I have had great luck with my 2000 Pathfinder until recently. In looking here, seems many have the same luck with Bose. Guess I am lucky mine lasted so long. It skips, I get the error message. I'm gettin a new one. Any advice on the wiring? Probably just go to Crutch. They may cost a little more but their service from my experience is tops. Any experience using one of their wiring kits? Any problems in removing the dash pieces to get to the stereo head unit? 
Thanks folks.


----------



## captain_shrapnel (Sep 10, 2004)

I don't know about your car, but Crutchfield uses Metra wiring kits which are very good and easy to connect. They even come with directions and pictures.


----------



## MnSD (Aug 25, 2005)

captain_shrapnel said:


> I don't know about your car, but Crutchfield uses Metra wiring kits which are very good and easy to connect. They even come with directions and pictures.

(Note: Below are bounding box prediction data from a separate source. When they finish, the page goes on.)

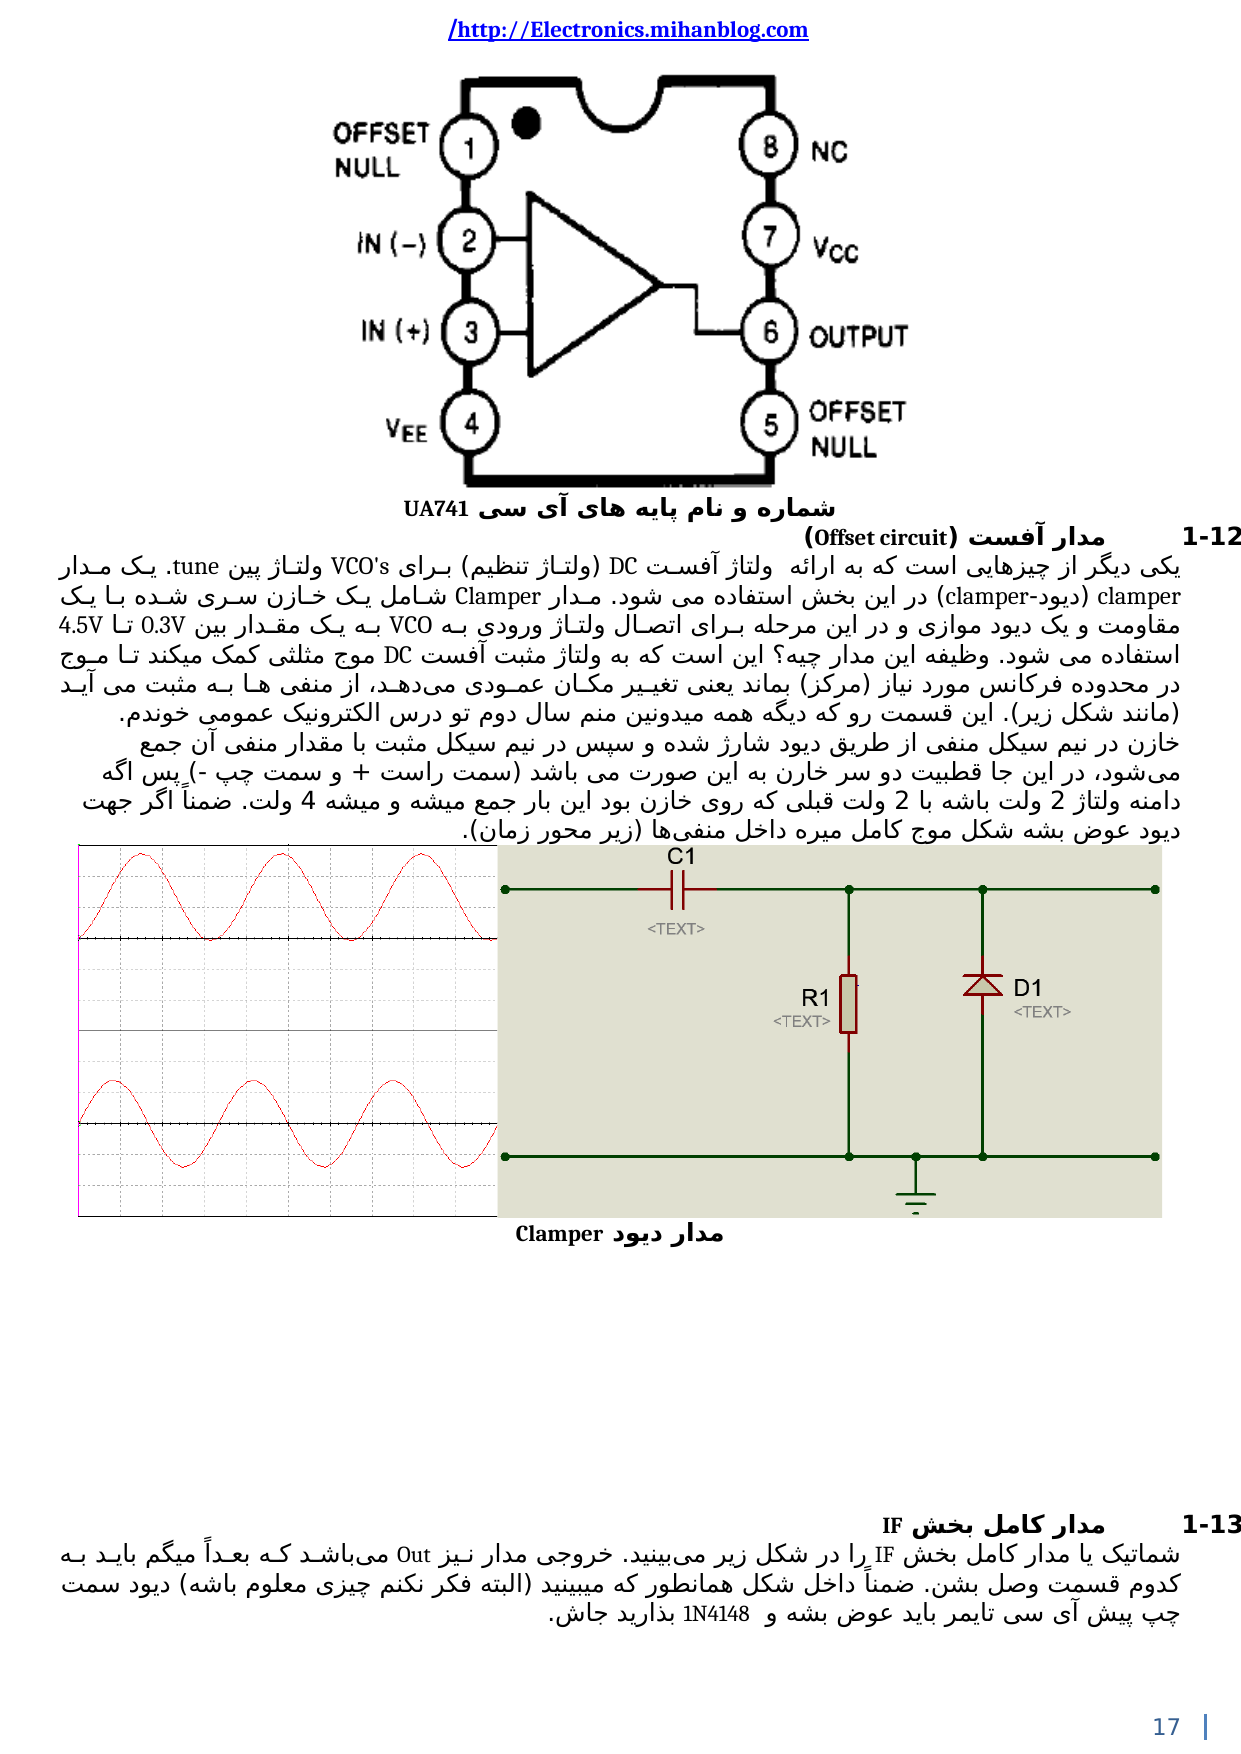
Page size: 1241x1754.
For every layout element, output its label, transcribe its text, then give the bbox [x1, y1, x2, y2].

text شماتیک یا مدار کامل بخش IF را در شکل زیر می‌بینید. خروجی مدار نیز Out می‌باشد که بعداً میگم باید به کدوم قسمت وصل بشن. ضمناً داخل شکل همانطور که میبینید (البته فکر نکنم چیزی معلوم باشه) دیود سمت چپ پیش آی سی تایمر باید عوض بشه و 1N4148 بذارید جاش. [59, 1540, 1181, 1627]
picture [77, 844, 1163, 1218]
subtitle مدار آفست (Offset circuit) [59, 522, 1181, 551]
text یکی دیگر از چیزهایی است که به ارائه ولتاژ آفست DC (ولتاژ تنظیم) برای VCO's ولتاژ پین tune. یک مدار clamper (دیود-clamper) در این بخش استفاده می شود. مدار Clamper شامل یک خازن سری شده با یک مقاومت و یک دیود موازی و در این مرحله برای اتصال ولتاژ ورودی به VCO به یک مقدار بین 0.3V تا 4.5V استفاده می شود. وظیفه این مدار چیه؟ این است که به ولتاژ مثبت آفست DC موج مثلثی کمک میکند تا موج در محدوده فرکانس مورد نیاز (مرکز) بماند یعنی تغییر مکان عمودی می‌دهد، از منفی ها به مثبت می‌ آید (مانند شکل زیر). این قسمت رو که دیگه همه میدونین منم سال دوم تو درس الکترونیک عمومی خوندم. [59, 551, 1181, 728]
subtitle مدار کامل بخش IF [59, 1511, 1181, 1540]
text خازن در نیم سیکل منفی از طریق دیود شارژ شده و سپس در نیم سیکل مثبت با مقدار منفی آن جمع می‌شود، در این جا قطبیت دو سر خارن به این صورت می باشد (سمت راست + و سمت چپ -) پس اگه دامنه ولتاژ 2 ولت باشه با 2 ولت قبلی که روی خازن بود این بار جمع میشه و میشه 4 ولت. ضمناً اگر جهت دیود عوض بشه شکل موج کامل میره داخل منفی‌ها (زیر محور زمان). [59, 728, 1181, 844]
picture [327, 69, 913, 494]
text مدار دیود Clamper [59, 1218, 1181, 1247]
text شماره و نام پایه های آی سی UA741 [59, 493, 1181, 522]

Thanks Captain, preciate the input. I had good luck with my system but hey its going on 6 years old. So time for an Alpine head unit I think. Any problem with disconnecting the battery and the alarm system is one of the things I was wondering about?


----------



## MnSD (Aug 25, 2005)

*Out with the Bose and in with the Alpine.*

For those of you having the Bose CD err problem, and just tired of a decent at best system. Just installed a new Alpine head unit, it sounds great. Super easy install with the kit they sell at Crutchfield. Took about an hour. The alpine head unit is great, the existing speakers sound better then they ever did with the Bose..


----------



## MnSD (Aug 25, 2005)

*Scosche Amp interface kits*



captain_shrapnel said:


> I don't know about your car, but Crutchfield uses Metra wiring kits which are very good and easy to connect. They even come with directions and pictures.

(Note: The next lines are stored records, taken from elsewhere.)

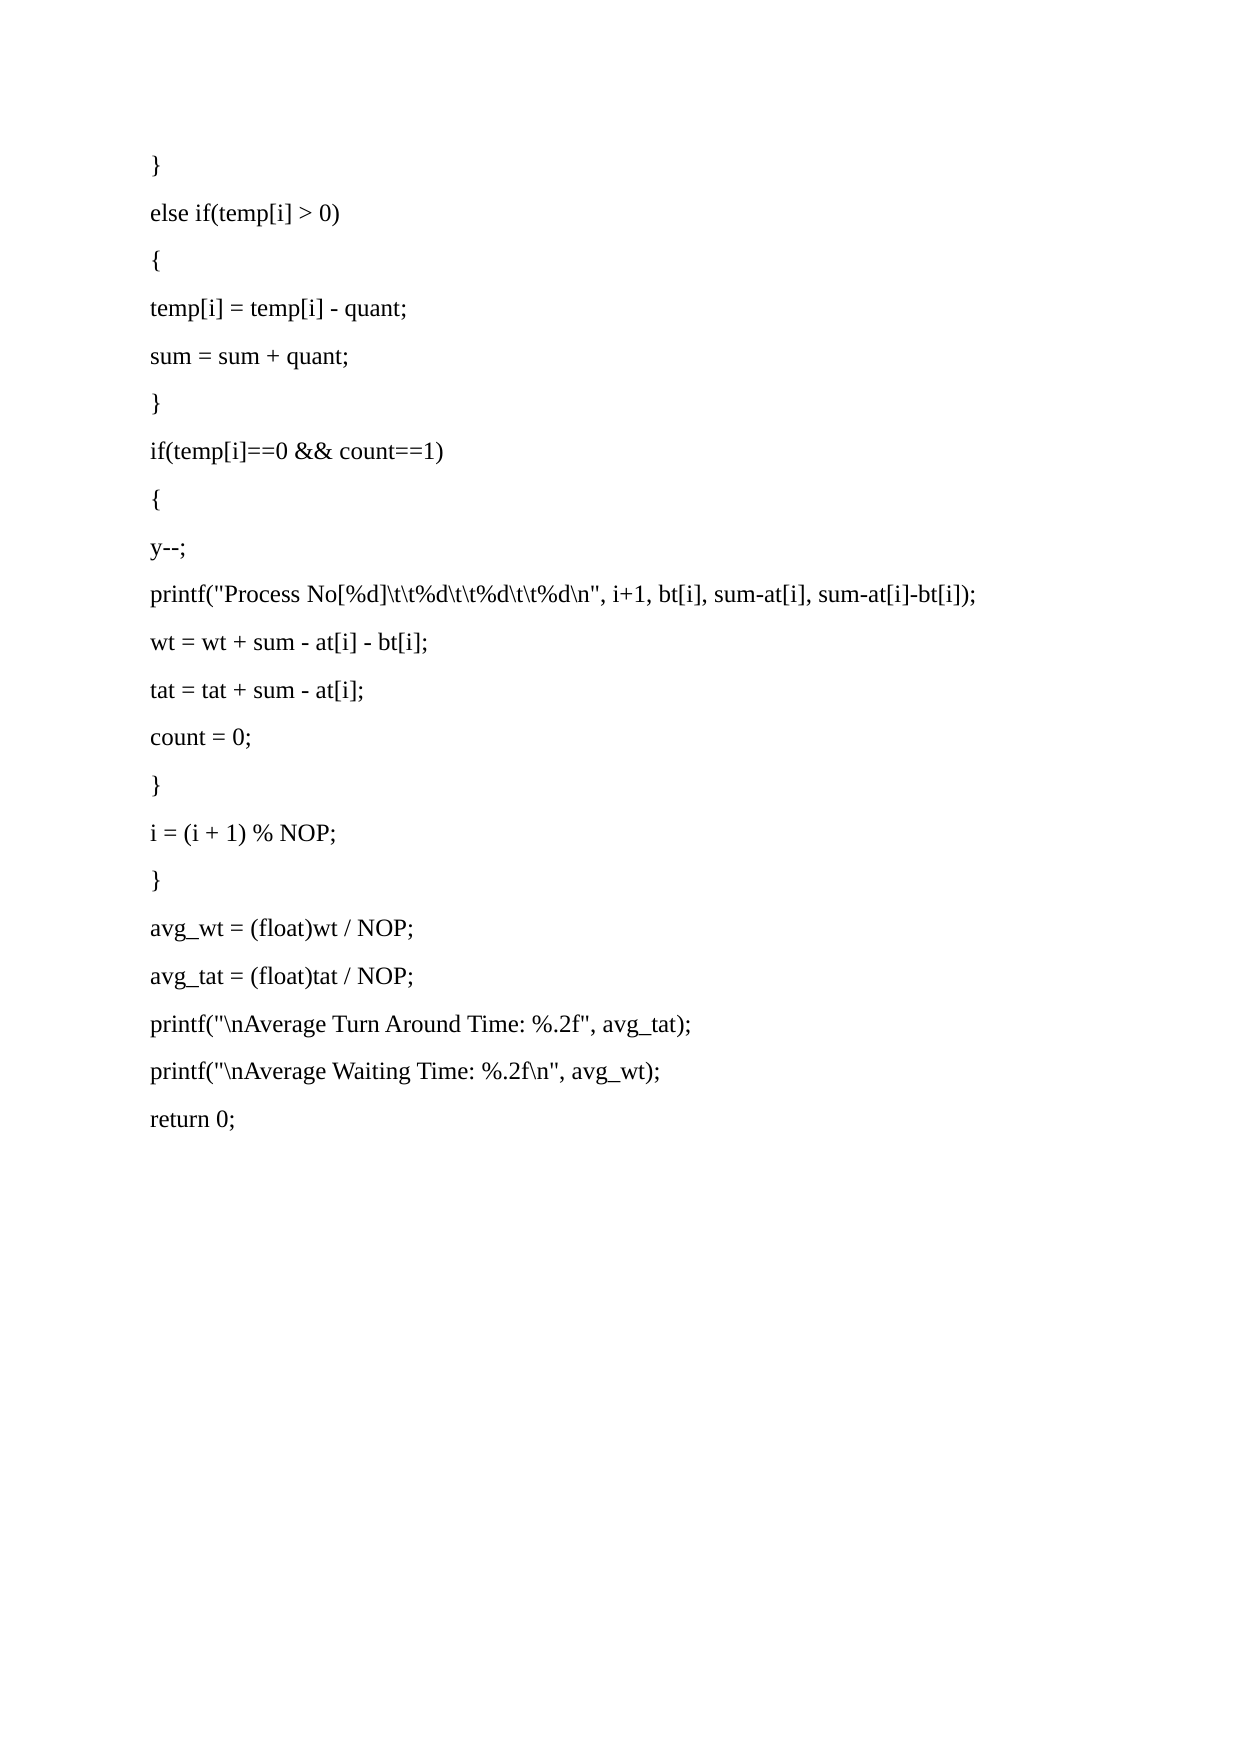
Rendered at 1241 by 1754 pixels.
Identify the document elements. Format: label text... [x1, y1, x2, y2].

text avg_wt = (float)wt / NOP; [150, 913, 1090, 942]
text wt = wt + sum - at[i] - bt[i]; [150, 627, 1090, 656]
text y--; [150, 532, 1090, 560]
text sum = sum + quant; [150, 341, 1090, 369]
text count = 0; [150, 722, 1090, 751]
text if(temp[i]==0 && count==1) [150, 436, 1090, 465]
text return 0; [150, 1104, 1090, 1133]
text } [150, 770, 1090, 799]
text tat = tat + sum - at[i]; [150, 675, 1090, 703]
text temp[i] = temp[i] - quant; [150, 293, 1090, 322]
text avg_tat = (float)tat / NOP; [150, 961, 1090, 990]
text i = (i + 1) % NOP; [150, 818, 1090, 847]
text printf("\nAverage Turn Around Time: %.2f", avg_tat); [150, 1009, 1090, 1037]
text { [150, 484, 1090, 513]
text } [150, 866, 1090, 894]
text else if(temp[i] > 0) [150, 198, 1090, 226]
text printf("\nAverage Waiting Time: %.2f\n", avg_wt); [150, 1056, 1090, 1085]
text printf("Process No[%d]\t\t%d\t\t%d\t\t%d\n", i+1, bt[i], sum-at[i], sum-at[i]-bt[i]); [150, 579, 1090, 608]
text } [150, 388, 1090, 417]
text { [150, 245, 1090, 274]
text } [150, 150, 1090, 179]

Captain, mine came with a Scosche Amp interface kit fron Crutchfield, maybe it had to do with the Alpine system?. Its was easy as matching and crimping the colored wires, grounding the unit. I will say that the Scosche unit while it delivered what it promised is a little delicate as far as adjusting the volume from the speakers. The adjustment controls are very poorly made, fortunatley there is plenty of room behind the headunit and utility cup created when you remove the Bose system to secure this little black plastic unit.. I have kept my Bose stock speakers for now. They sound better then ever, were always underpowered with the stock component system in the vehicle.


----------



## shawndoggy (Aug 22, 2005)

MnSD said:


> They sound better then ever, were always underpowered with the stock component system in the vehicle.

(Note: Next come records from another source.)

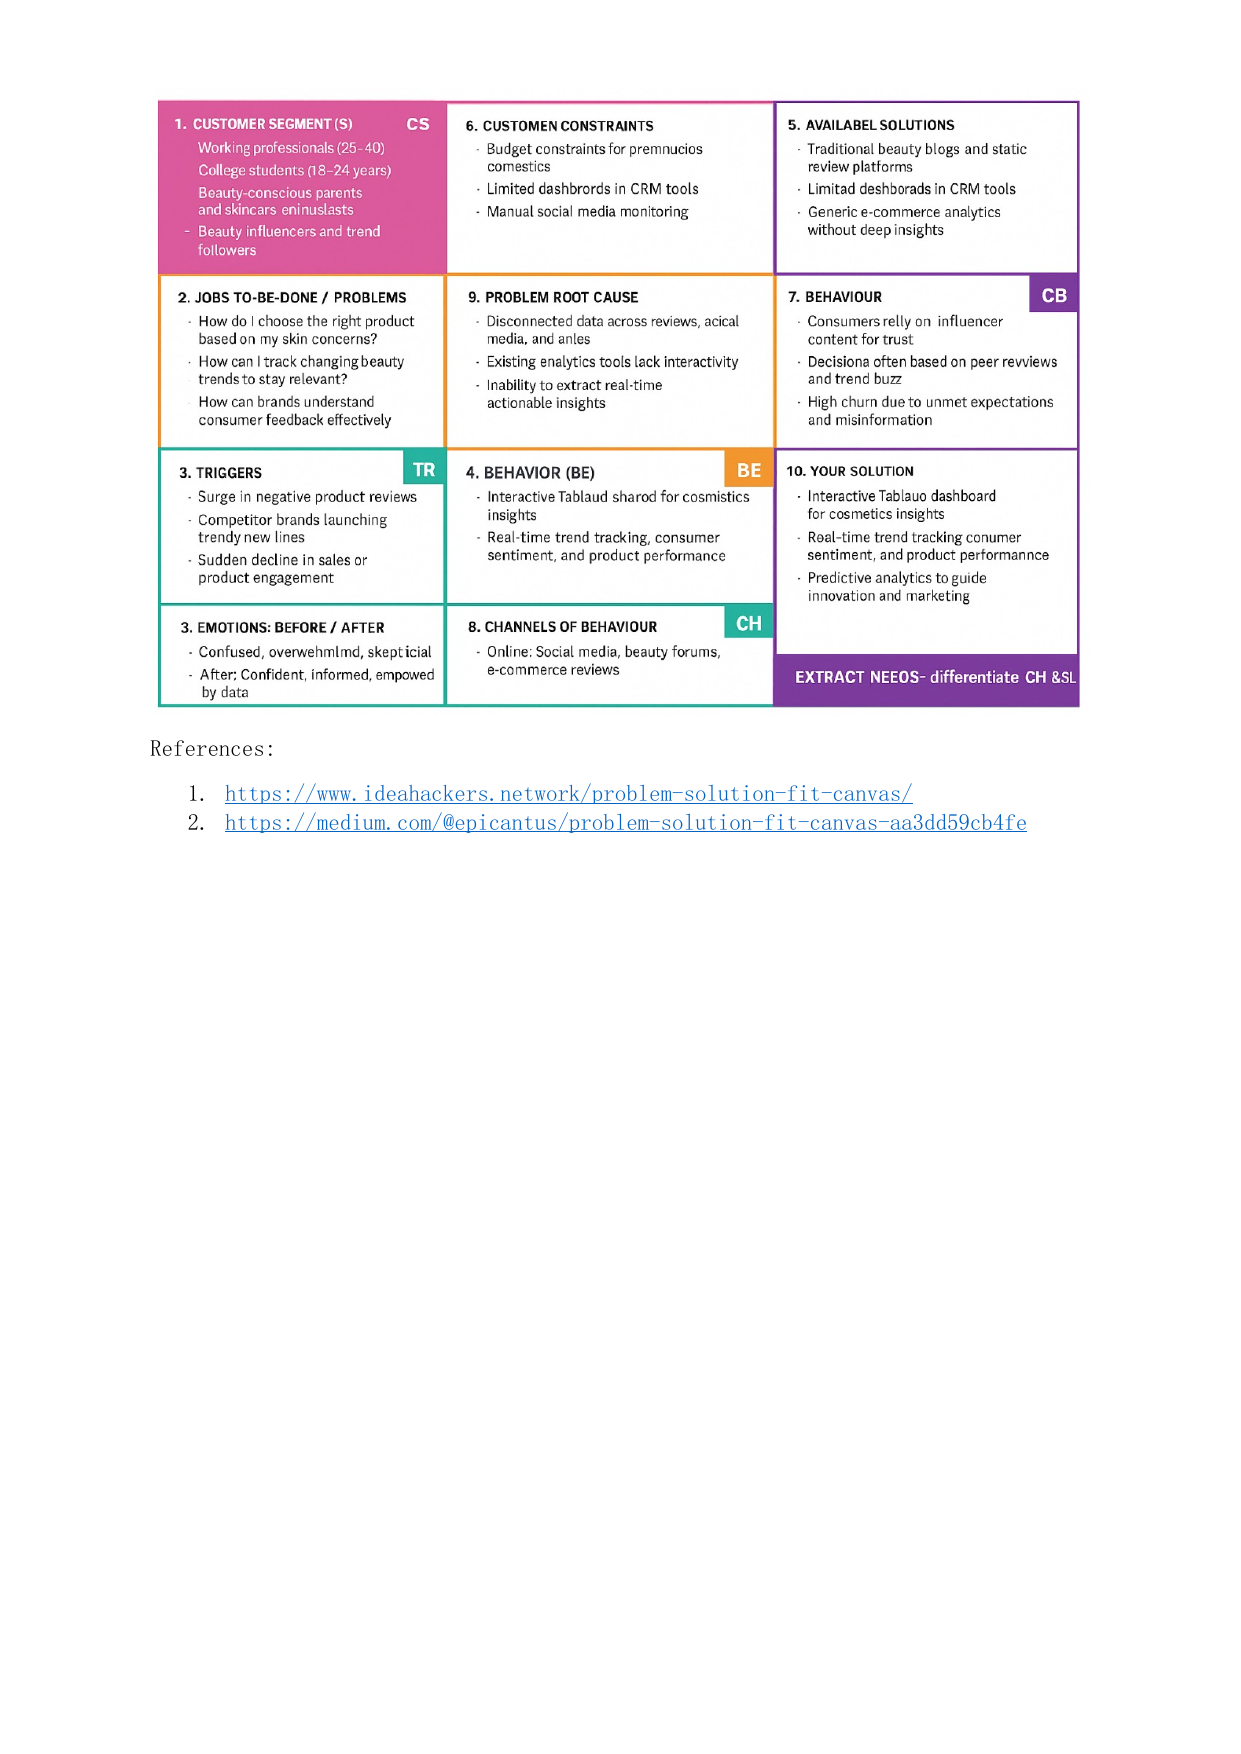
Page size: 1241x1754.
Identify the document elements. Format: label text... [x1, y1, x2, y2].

list https://medium.com/@epicantus/problem-solution-fit-canvas-aa3dd59cb4fe [187, 807, 1090, 833]
picture [150, 88, 1090, 716]
text References: [150, 734, 1090, 760]
list https://www.ideahackers.network/problem-solution-fit-canvas/ [187, 779, 1090, 805]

You know that your alpine deck isn't powering the speakers, though, right? That box that you connected to the deck is making your Bose amps think that they are being fed an input from the Bose headunit. There is no more power going to your speakers than there was before.


----------



## MnSD (Aug 25, 2005)

shawndoggy said:


> You know that your alpine deck isn't powering the speakers, though, right? That box that you connected to the deck is making your Bose amps think that they are being fed an input from the Bose headunit. There is no more power going to your speakers than there was before.


Shawn,
You are right and wrong. The amps that came stock with the car certainly think all is normal, I believe there are 3 of them. However with the controls on the Amp kit you can actually tweek the amount of power going to the speakers. I'd also have to believe that the technology is at least slightly improved if only that I have a digital equalizer to tweek also the treble and Bass in various ways. I am not sure what the power going to the speakers was before or how the Bose unit delivered it. All I can say is the sound is now more powerful by a large measure and cleaner less distorted in that I have more sound with less power with the Alpine and amp kit.


----------